Here's the Old Process 

Moving a blog from WordPress to Blogger was actually fairly simple as long as you had administrative access to your WordPress blog. Google's Chicago office is home to an engineering team known as the Data Liberation Front that actually makes this pretty easy. The goal is to move data to and from any Google tool, and while there isn't a tool to directly move your WordPress site to Blogger with a single click, Google simplified the process and hosted the open-source resources needed.

One thing that won't import is the general look and feel of your blog. That's handled by the theme. You can pick a new theme in Blogger, but you can't import your WordPress theme.


First, you must export your WordPress blog. If you maintain a single-person blog, this usually isn't a problem.

  1. Log into your account wherever you're hosting it. In our case, we're using a blog hosted on our own domain with our own installation of WordPress software. You may have started a blog on If so, the process is the same.

  2. Go to the Dashboard.

  3. Click on Tools: Export

  4. You'll have some options here. If you want only the posts or only the pages, you can do that, but in most cases, you'll want to export both.

  5. Click on Download Export File.

You'll end up downloading an export file with a name that looks something like "nameoftheblog.wordpress.dateofexport.xml." This is an XML file specifically designed as a backup of WordPress content. If your intent is to move your blog from one WordPress server to another, you're set. In this case, we must massage the data to get it into the format we need.


Update: This is the process that appears to have been discontinued.

The Data Liberation Front hosts an open-source project called the Google Blog Converters. It's designed to do exactly what we need. The WordPress to Blogger conversion tool will take that XML file and change the markup into Blogger's format.

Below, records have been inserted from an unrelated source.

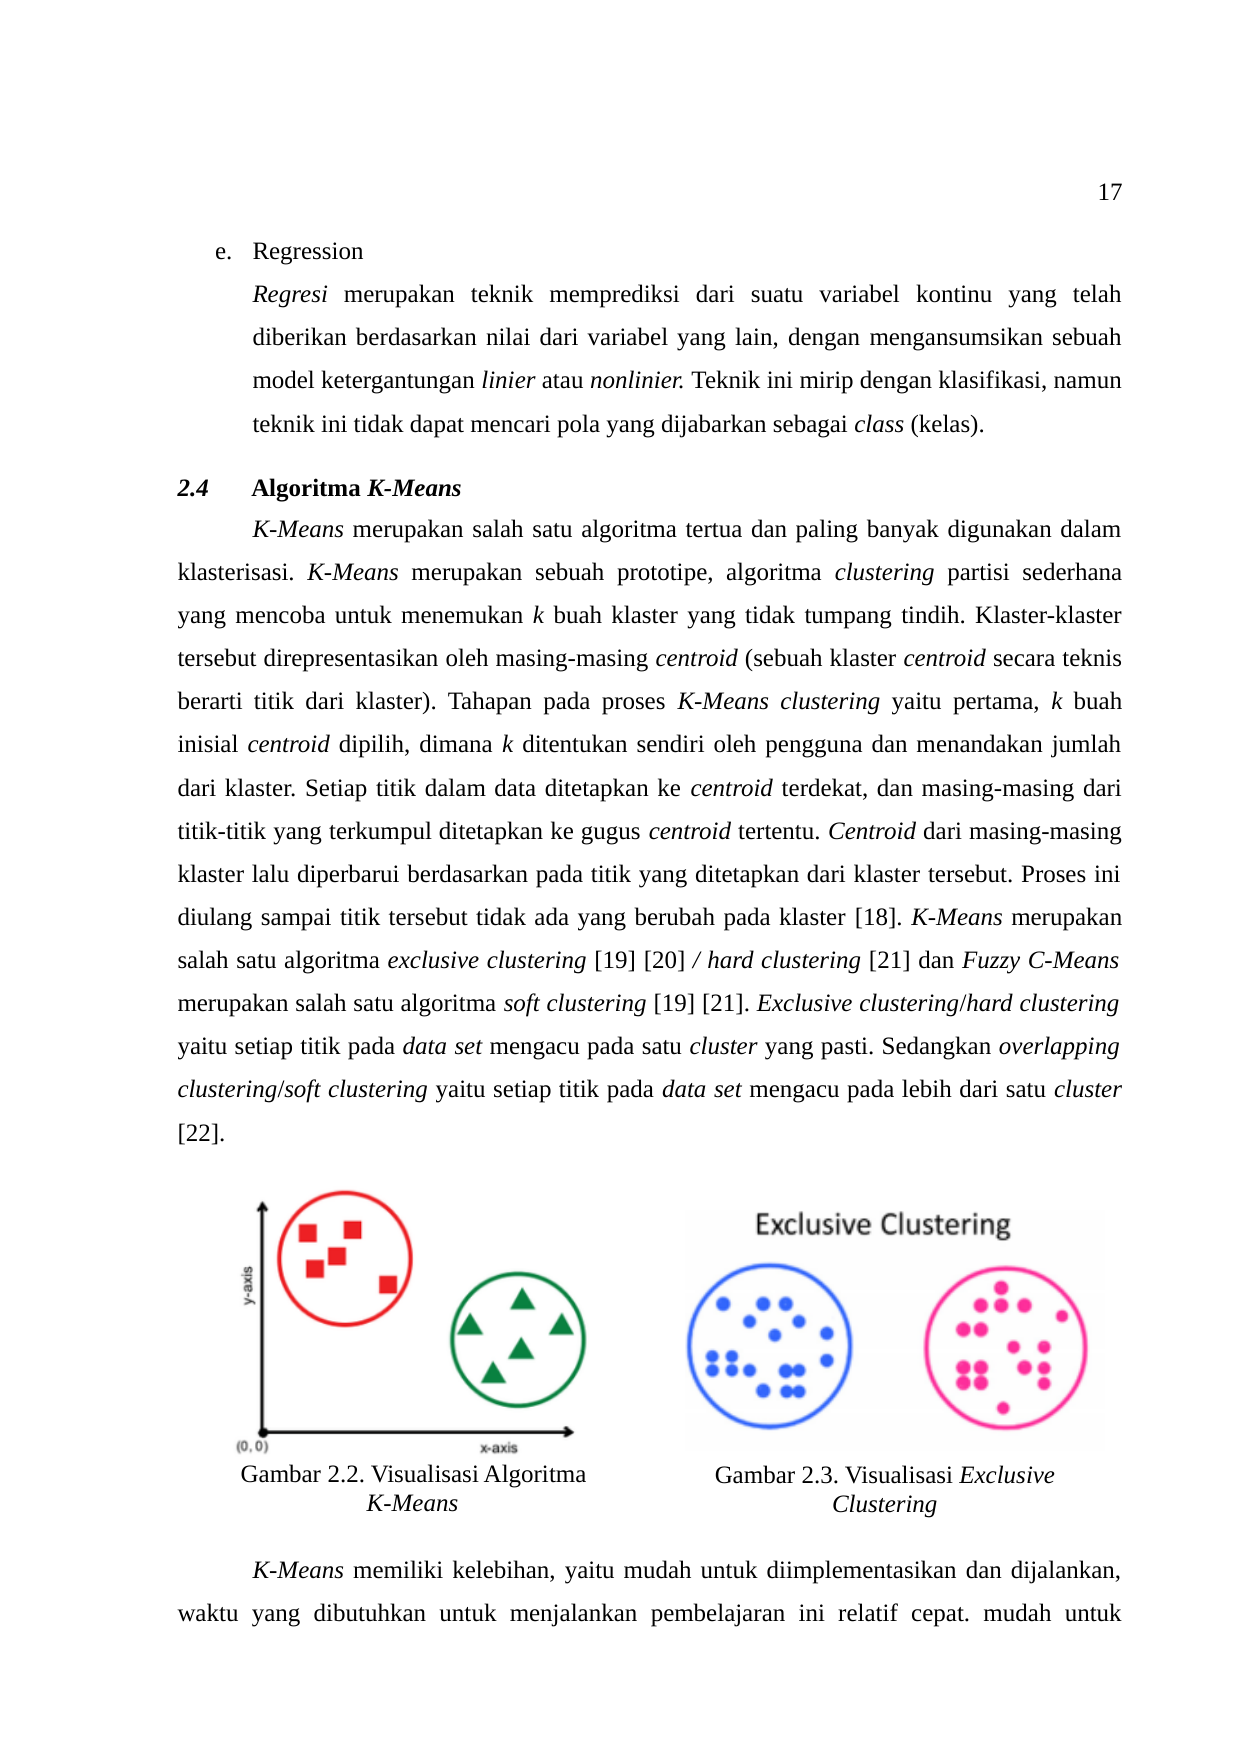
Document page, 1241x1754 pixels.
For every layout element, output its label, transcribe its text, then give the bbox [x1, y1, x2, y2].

subtitle Algoritma K-Means [177, 473, 1122, 501]
table_header [650, 1161, 1122, 1555]
list Regresi merupakan teknik memprediksi dari suatu variabel kontinu yang telah diberikan berdasarkan nilai dari variabel yang lain, dengan mengansumsikan sebuah model ketergantungan linier atau nonlinier. Teknik ini mirip dengan klasifikasi, namun teknik ini tidak dapat mencari pola yang dijabarkan sebagai class (kelas). [215, 279, 1122, 437]
table_header [177, 1161, 649, 1555]
text K-Means memiliki kelebihan, yaitu mudah untuk diimplementasikan dan dijalankan, waktu yang dibutuhkan untuk menjalankan pembelajaran ini relatif cepat. mudah untuk [177, 1555, 1122, 1627]
picture [231, 1178, 596, 1460]
text K-Means merupakan salah satu algoritma tertua dan paling banyak digunakan dalam klasterisasi. K-Means merupakan sebuah prototipe, algoritma clustering partisi sederhana yang mencoba untuk menemukan k buah klaster yang tidak tumpang tindih. Klaster-klaster tersebut direpresentasikan oleh masing-masing centroid (sebuah klaster centroid secara teknis berarti titik dari klaster). Tahapan pada proses K-Means clustering yaitu pertama, k buah inisial centroid dipilih, dimana k ditentukan sendiri oleh pengguna dan menandakan jumlah dari klaster. Setiap titik dalam data ditetapkan ke centroid terdekat, dan masing-masing dari titik-titik yang terkumpul ditetapkan ke gugus centroid tertentu. Centroid dari masing-masing klaster lalu diperbarui berdasarkan pada titik yang ditetapkan dari klaster tersebut. Proses ini diulang sampai titik tersebut tidak ada yang berubah pada klaster [18]⁠. K-Means merupakan salah satu algoritma exclusive clustering [19]⁠ [20]⁠ / hard clustering [21]⁠ dan Fuzzy C-Means merupakan salah satu algoritma soft clustering [19]⁠ [21]⁠. Exclusive clustering/hard clustering yaitu setiap titik pada data set mengacu pada satu cluster yang pasti. Sedangkan overlapping clustering/soft clustering yaitu setiap titik pada data set mengacu pada lebih dari satu cluster [22]⁠. [177, 514, 1122, 1146]
list Regression [215, 236, 1122, 265]
picture [666, 1182, 1105, 1461]
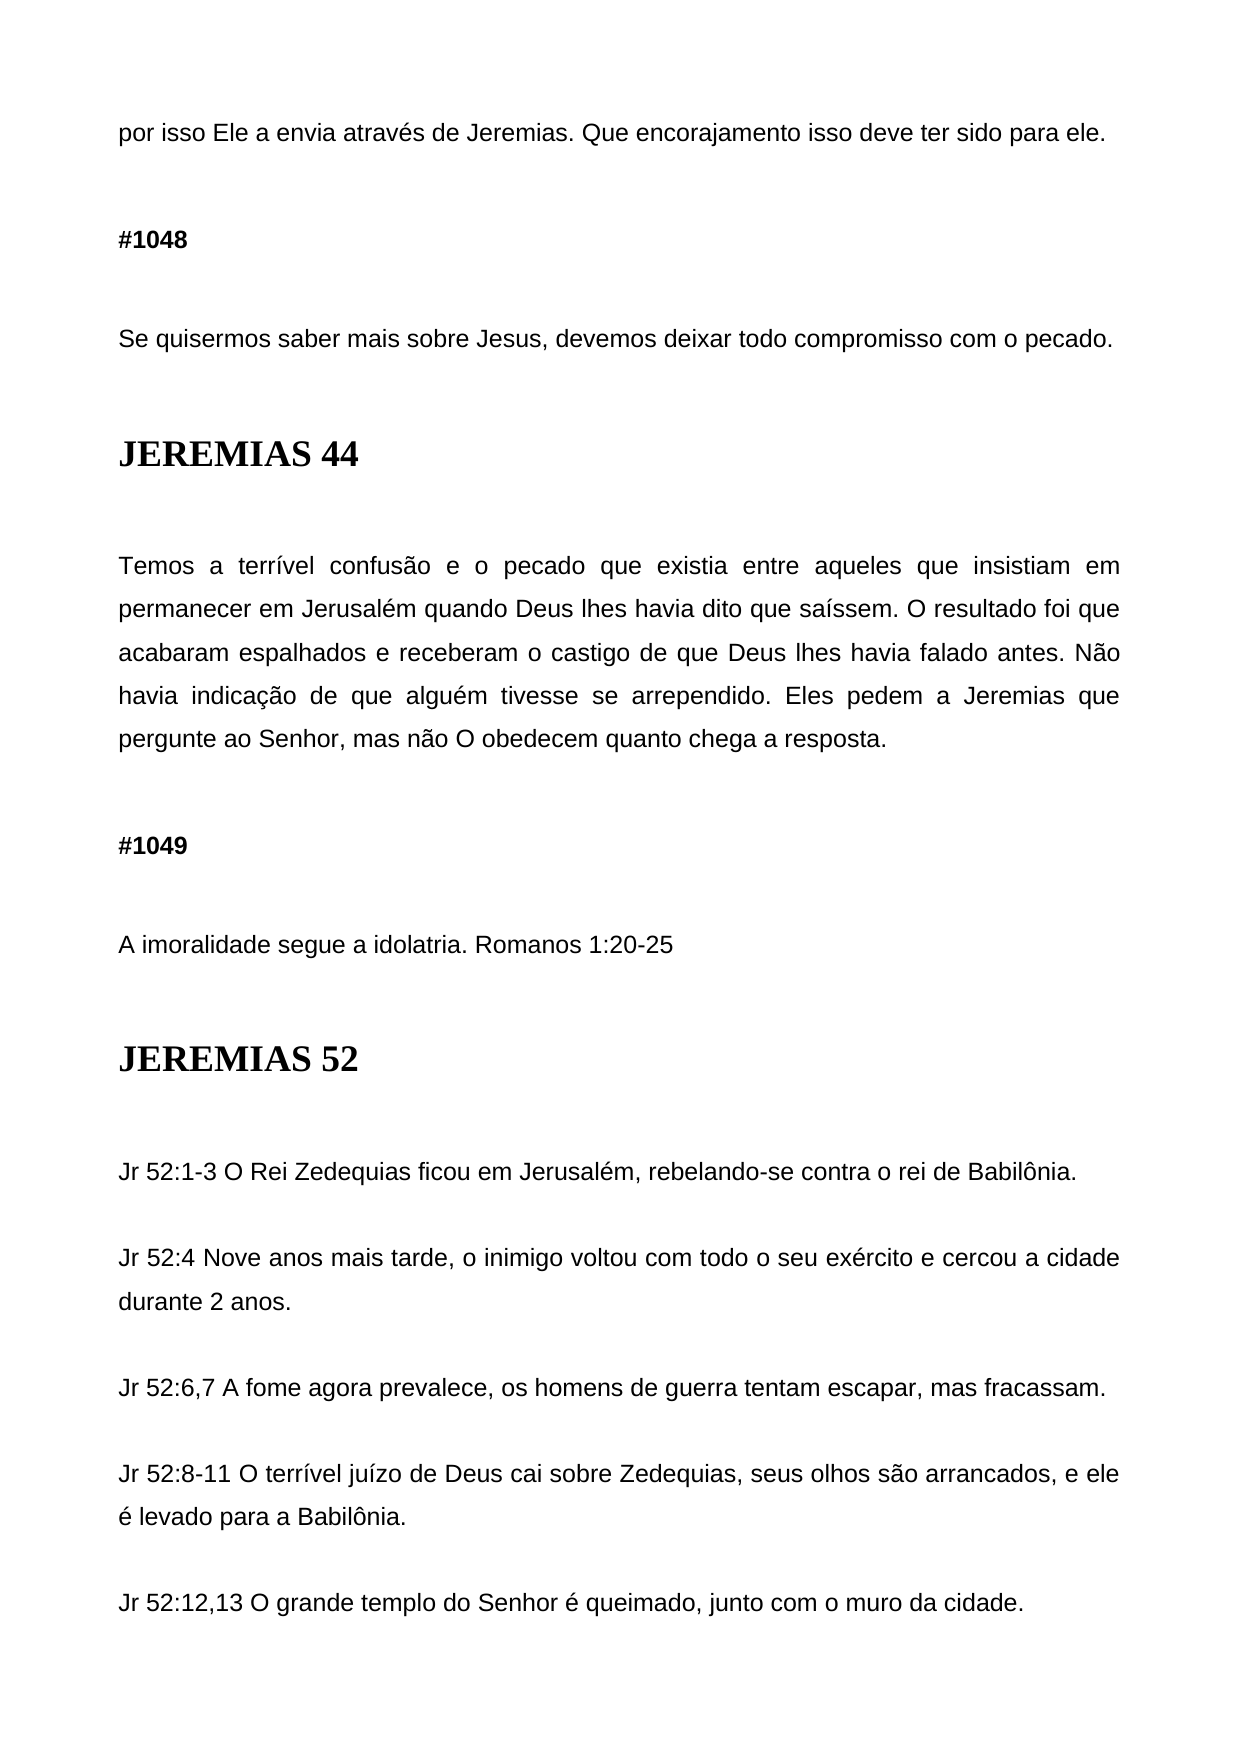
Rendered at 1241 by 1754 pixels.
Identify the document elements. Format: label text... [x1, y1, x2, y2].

  1. Upload your file using the WordPress to Blogger tool.

  2. Press Convert.

  3. Save your converted file to your hard drive. 

In this case, you're going to get a file named "blogger-export.xml." The only thing that's really changed is the XML markup.


Now that you have your old blog data converted to a format for Blogger, you have to import that blog into Blogger. You can start a new blog, or you can import your content into an existing blog. The dates of your posts will be whatever date they were on WordPress. If you had an old blog you forgot about or didn't realize you could import, this is a good way to backfill your content.

  1. Log onto Blogger and go into the settings for your blog. The steps you use to get there may vary a little depending on whether you're using the old or new version of the Blogger dashboard.

  2. Go to Settings: Other

  3. Click on Import Blog

  4. You'll need to browse for your blogger-import.xml. Don't try the original WordPress file. It won't work. You may have to enter some CAPTCHA text to prevent someone from using a script to hack your account and import a bunch of spam posts.

  5. Choose whether you want to automatically publish all posts. Uncheck this box if you want your posts to be imported as draft posts. This might be a good idea if you want to preview your work and make sure everything imported as expected.

Congratulations, you're done. Inspect your posts to make sure your images and content made the trip.

Don't forget to let everyone know the blog has moved and to hide your old blog after everything has imported successfully. This is located in the Dashboard under Settings: Privacy in WordPress. You should at least hide it from search engines even if you elect to keep the posts publicly visible. You're welcome to leave both blogs as is, but this might be confusing to blog visitors and it might also impact your placement in Google search results because duplicating content can make you look like a spam blog.